╭─ EXCERPT TO READ
Amor Deloso said a Hong Kong-based businessman, Peter
Liu, has agreed to buy the precious “black sand” that
was spat out by Mount Pinatubo when it erupted in 1991.
Some 30
Aeta families, he said, will benefit from the
undertaking, which could start in the first week of
October.
According to Deloso, the Maraunot River, located on the
eastern part of Botolan, was clogged by black sand when
Mount Pinatubo erupted. “Little did we know that the
black sand is rich in metallic minerals,” he said.
He said
there is an estimated 4 billion tons of such mineral
deposit in the said river, which the Aeta families can
extract and sell to Peter Liu.
About
60.7 percent of the black sand is iron, while 5 percent
is titanium.
Black
sand could be a source of high-quality iron. That’s why
the prospect of small-scale mining is very good, Deloso
said.
╰─
» **SHORT PROBLEM A**
Edit the records from the line with "common name: Red-collared widowbird" to the line with "genus: Schizura", replacing "phylum" with "division" and leaving everything else unchanged.
╭─ LISTED RECORDS
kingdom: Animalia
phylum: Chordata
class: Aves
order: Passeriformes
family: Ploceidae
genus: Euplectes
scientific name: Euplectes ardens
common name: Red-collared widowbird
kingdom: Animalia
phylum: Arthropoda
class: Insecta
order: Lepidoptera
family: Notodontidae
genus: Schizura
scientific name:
╰─
╭─ LISTED RECORDS
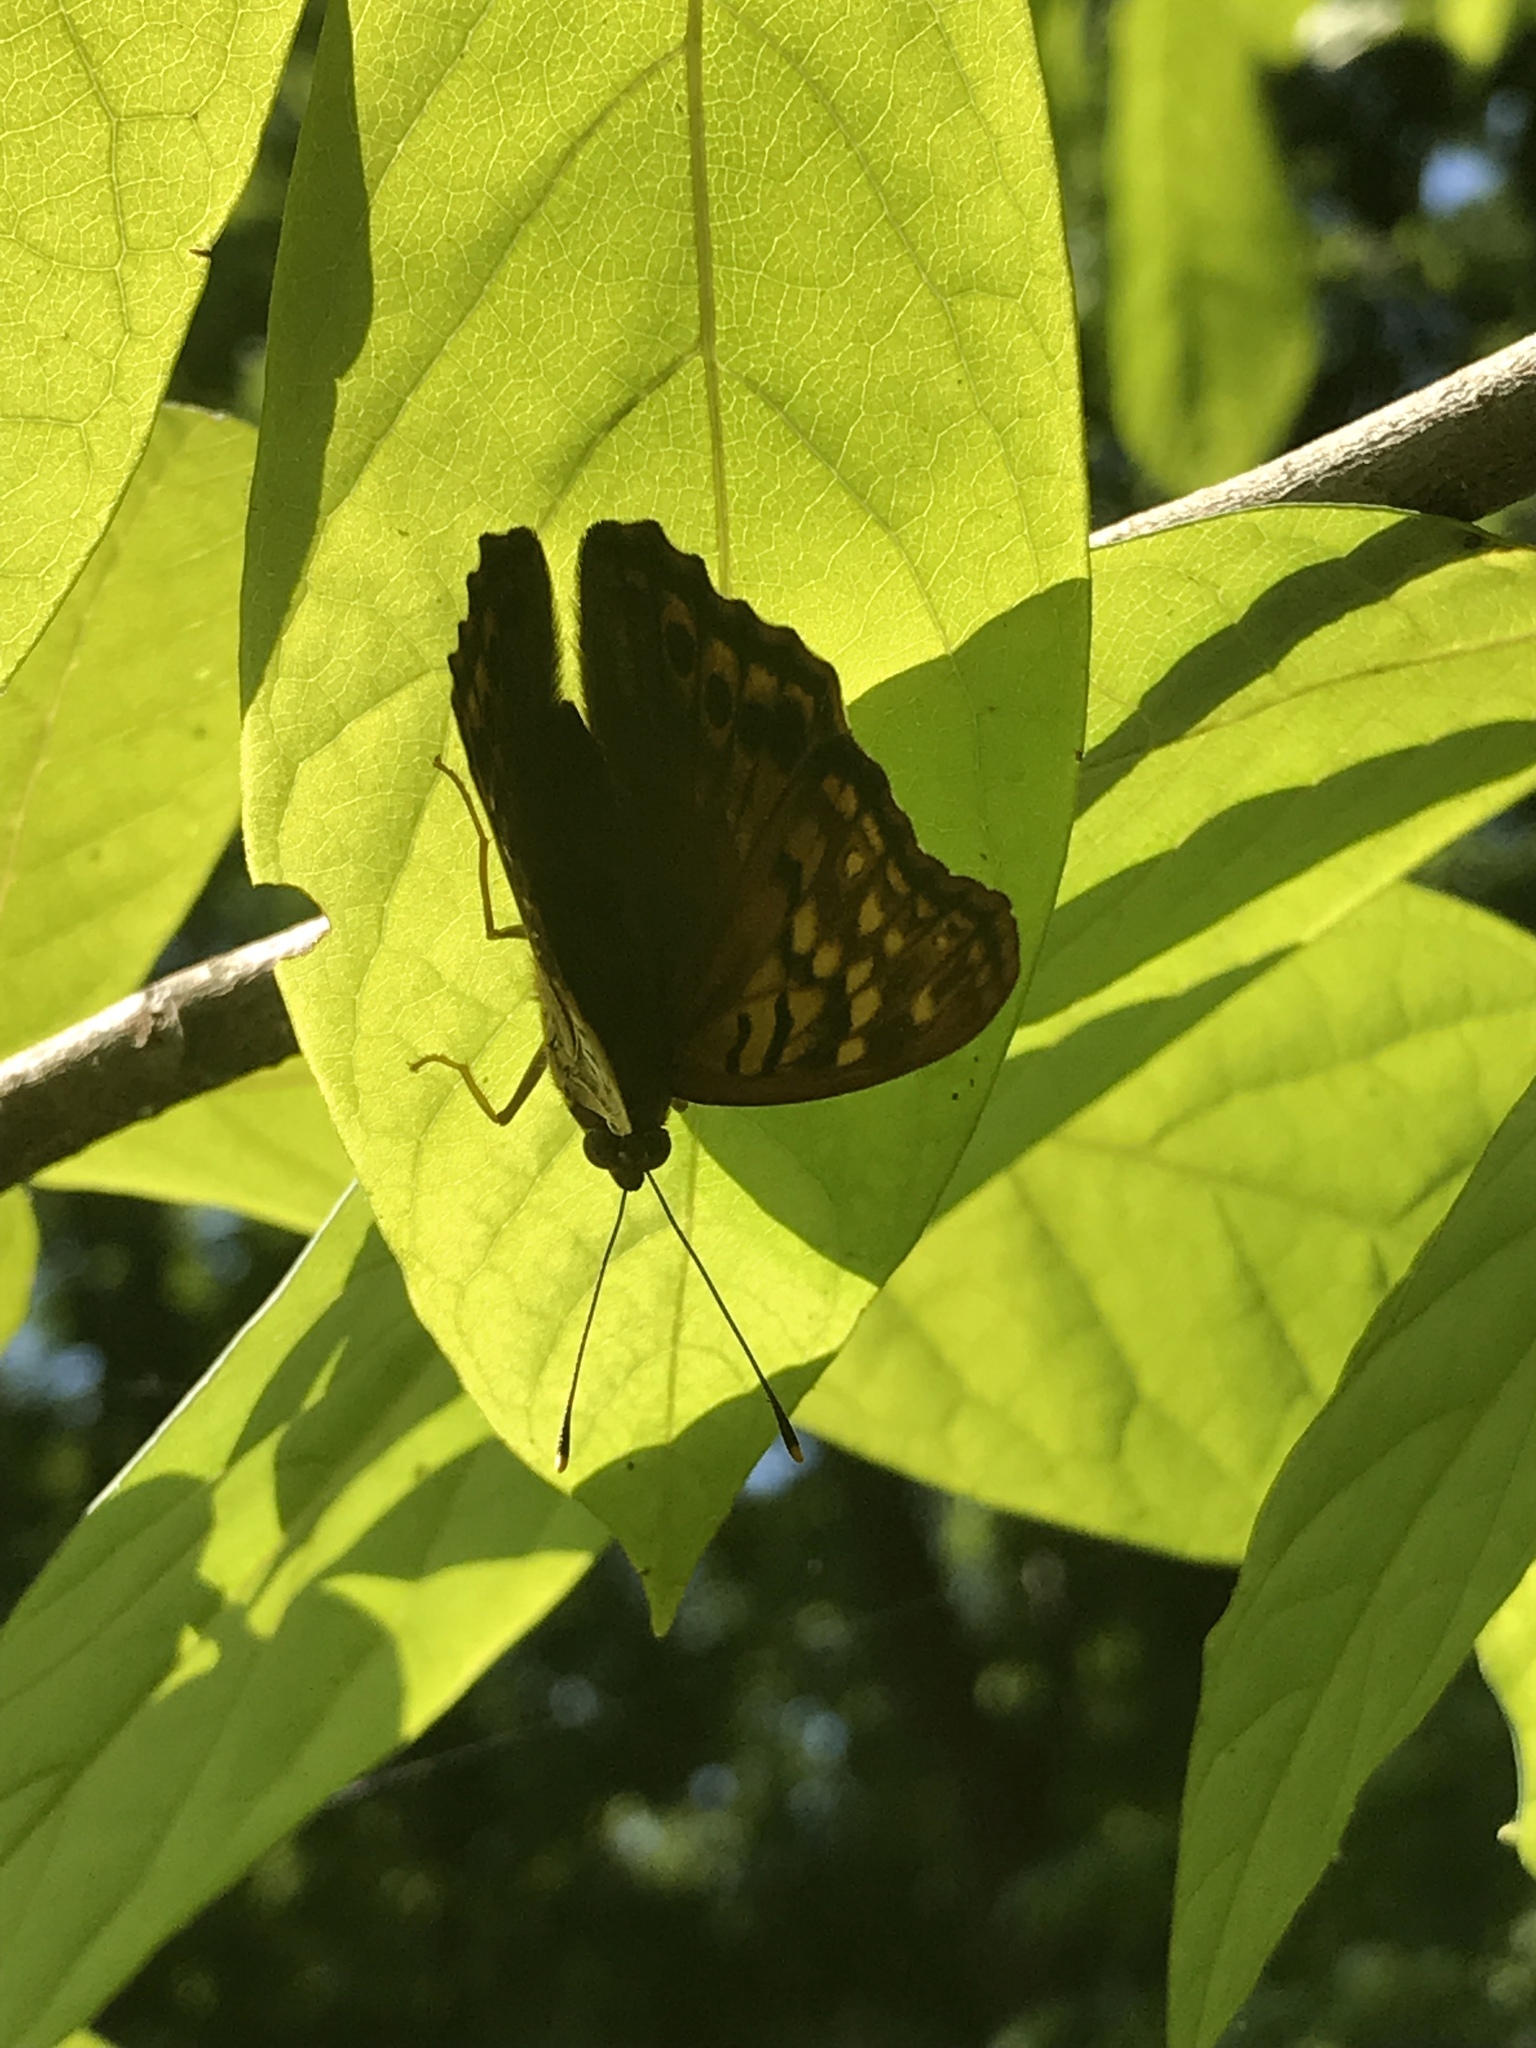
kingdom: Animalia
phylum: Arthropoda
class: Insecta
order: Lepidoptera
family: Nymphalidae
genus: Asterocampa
╰─
╭─ LISTED RECORDS
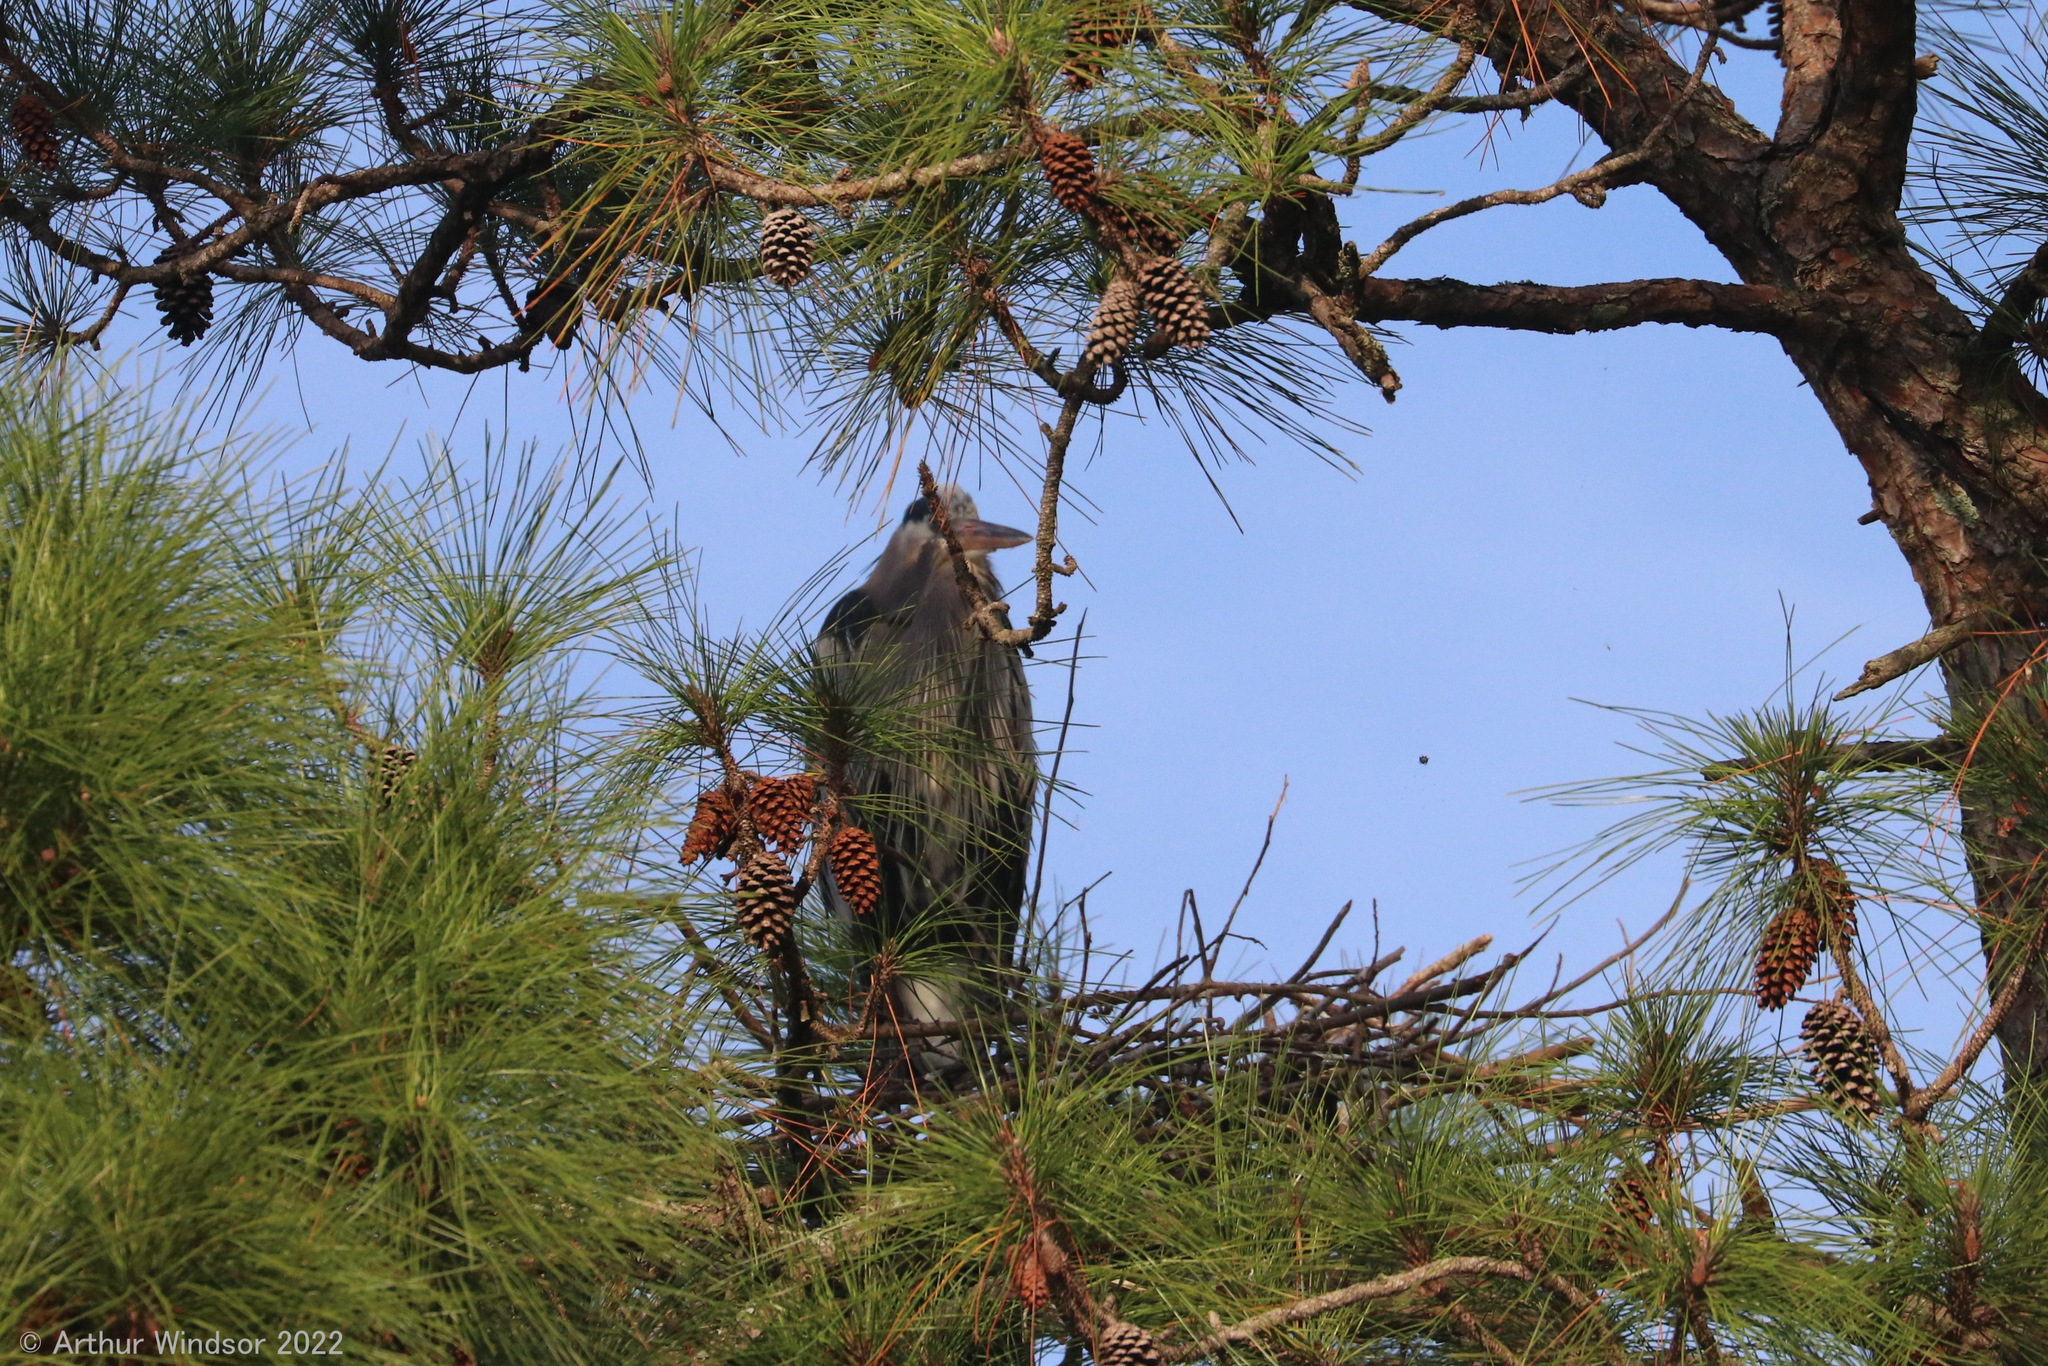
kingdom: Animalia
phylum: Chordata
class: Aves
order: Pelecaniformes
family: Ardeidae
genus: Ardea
╰─
» **SHORT PROBLEM B**
Please shorten the paragraph of the black sand excerpt that begins "Black sand could be a source", keeping its main facts.

» **COMPLETE RESPONSE A**
common name: Red-collared widowbird
kingdom: Animalia
division: Arthropoda
class: Insecta
order: Lepidoptera
family: Notodontidae
genus: Schizura

» **COMPLETE RESPONSE B**
Deloso said black sand could supply high-quality iron, so small-scale mining looks very promising.